While a second dose of intramuscular-administered alum-adjuvanted S-RBD vaccine elicited RBD-specific IgG, IgG1, IgG2a as well as RBD-ACE2 blocking and SARS-CoV-2 neutralizing antibodies, intranasal delivered NP-vaccine did not induce detectable levels of any of these in serum. Instead, it induced type 1 T helper (Th1) cells that secreted interferon-gamma (IFN-γ), interleukin-2 (IL-2), and tumor necrosis factor-alpha (TNF-α) in response to RBD stimulation. However, only intranasal-delivered NP-CpG vaccine induced IL-17 recall immune responses.
Even though it did not trigger serum-neutralizing antibodies, NP-vaccine provided adequate protection against SARS-CoV-2 infection in vaccinated hamsters. It reduced the viral load in both the upper and lower respiratory tract (URT & LRT) and lung damage, likely by triggering anti-RBD sIgA and T cell immunity.
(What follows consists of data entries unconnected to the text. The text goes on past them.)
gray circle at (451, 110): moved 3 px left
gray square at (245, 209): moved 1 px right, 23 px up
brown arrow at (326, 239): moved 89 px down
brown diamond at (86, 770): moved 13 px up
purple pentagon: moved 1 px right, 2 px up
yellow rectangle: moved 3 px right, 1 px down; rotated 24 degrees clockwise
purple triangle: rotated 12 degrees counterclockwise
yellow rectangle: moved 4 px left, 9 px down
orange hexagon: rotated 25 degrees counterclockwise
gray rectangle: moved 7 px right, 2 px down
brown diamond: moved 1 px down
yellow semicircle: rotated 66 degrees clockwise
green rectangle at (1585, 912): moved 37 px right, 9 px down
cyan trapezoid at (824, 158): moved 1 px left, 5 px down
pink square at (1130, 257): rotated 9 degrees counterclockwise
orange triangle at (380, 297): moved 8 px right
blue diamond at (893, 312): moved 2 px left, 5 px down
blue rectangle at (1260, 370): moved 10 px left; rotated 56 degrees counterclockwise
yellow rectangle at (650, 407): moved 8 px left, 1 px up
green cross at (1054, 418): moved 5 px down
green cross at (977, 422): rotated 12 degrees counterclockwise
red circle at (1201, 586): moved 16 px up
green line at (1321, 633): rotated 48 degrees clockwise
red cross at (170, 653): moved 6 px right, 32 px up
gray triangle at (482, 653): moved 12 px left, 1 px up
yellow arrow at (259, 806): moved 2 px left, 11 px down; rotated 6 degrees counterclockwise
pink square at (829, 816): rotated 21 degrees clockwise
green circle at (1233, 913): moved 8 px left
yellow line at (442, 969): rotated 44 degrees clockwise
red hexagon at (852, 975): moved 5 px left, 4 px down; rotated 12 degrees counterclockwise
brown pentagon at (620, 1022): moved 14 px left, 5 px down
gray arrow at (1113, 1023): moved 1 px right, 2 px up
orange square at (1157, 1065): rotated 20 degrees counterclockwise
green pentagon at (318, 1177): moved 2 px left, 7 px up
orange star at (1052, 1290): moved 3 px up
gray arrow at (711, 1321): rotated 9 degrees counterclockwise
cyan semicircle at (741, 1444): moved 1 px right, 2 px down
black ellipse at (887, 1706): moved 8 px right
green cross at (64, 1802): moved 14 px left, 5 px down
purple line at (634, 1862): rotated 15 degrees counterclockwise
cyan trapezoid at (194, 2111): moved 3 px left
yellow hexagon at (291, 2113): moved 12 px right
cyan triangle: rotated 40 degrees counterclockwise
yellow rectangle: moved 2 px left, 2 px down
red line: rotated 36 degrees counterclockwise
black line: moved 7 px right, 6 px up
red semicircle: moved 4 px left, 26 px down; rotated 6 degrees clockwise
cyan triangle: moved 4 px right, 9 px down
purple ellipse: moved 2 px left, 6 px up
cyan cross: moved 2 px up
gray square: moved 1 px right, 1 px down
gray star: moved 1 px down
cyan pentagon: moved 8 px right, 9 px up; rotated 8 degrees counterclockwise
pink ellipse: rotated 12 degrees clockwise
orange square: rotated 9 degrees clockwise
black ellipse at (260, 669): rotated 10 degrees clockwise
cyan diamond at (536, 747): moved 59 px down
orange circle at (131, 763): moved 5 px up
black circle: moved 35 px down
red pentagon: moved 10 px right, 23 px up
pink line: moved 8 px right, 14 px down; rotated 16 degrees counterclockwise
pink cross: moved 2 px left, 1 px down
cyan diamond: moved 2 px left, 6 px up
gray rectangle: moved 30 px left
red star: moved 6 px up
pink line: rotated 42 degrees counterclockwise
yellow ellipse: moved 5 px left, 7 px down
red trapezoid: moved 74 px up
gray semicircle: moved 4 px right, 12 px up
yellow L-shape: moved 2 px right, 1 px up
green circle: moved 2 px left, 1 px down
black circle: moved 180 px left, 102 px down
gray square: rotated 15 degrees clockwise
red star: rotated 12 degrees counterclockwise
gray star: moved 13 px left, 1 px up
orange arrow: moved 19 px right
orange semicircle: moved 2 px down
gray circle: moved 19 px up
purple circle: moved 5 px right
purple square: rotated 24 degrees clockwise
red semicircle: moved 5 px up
Notably, cellular immunity elicited by NP-vaccine provided the most protective efficacy.
The addition of CpG55.2 as an adjuvant in NP-vaccine induced increased production of IL-17; however, this did not translate to increased vaccine efficacy. Future studies should evaluate the potential risks and benefits of IL-17 induction with NP-CpG vaccine.
Alum is a highly Th2-biased adjuvant and does not enhance nAb titers compared to immunization with antigen alone. Thus, intramuscular delivered alum-adjuvanted S-RBD vaccine failed to protect against SARS-CoV-2 infection despite inducing systemic humoral and Th2 cellular immune responses.
So far, SARS-CoV-2 load in the URT is the most appropriate proxy for transmission risk, even though multiple factors contribute to increased transmission risk.
NP-immunized hamsters had significantly lower viral titers in nasal turbinates and oropharyngeal swabs than controls; however, once infected, these animals transmitted the virus to naive animals in direct contact.
In the future, the researchers intend to investigate the efficacy of NARUVAX-C19/Nano in Omicron in light of evidence suggesting that current intramuscular-delivered COVID-19 vaccines offer suboptimal protection against Omicron.
They also recommended that future studies investigate how alterations in NP-vaccine formulation could increase its systemic immunogenicity and protective efficacy. It is achievable by increasing the efficiency of the incorporation of S-RBD antigen.
Studies could also explore other strategies for improving the efficacy of NP immunization; for example, using it as an intranasal-delivered mucosal booster after intramuscular administration of a protein subunit vaccine NARUVAX-C19. Likewise, loading the NP vaccine with a full spike trimer could be a feasible intervention.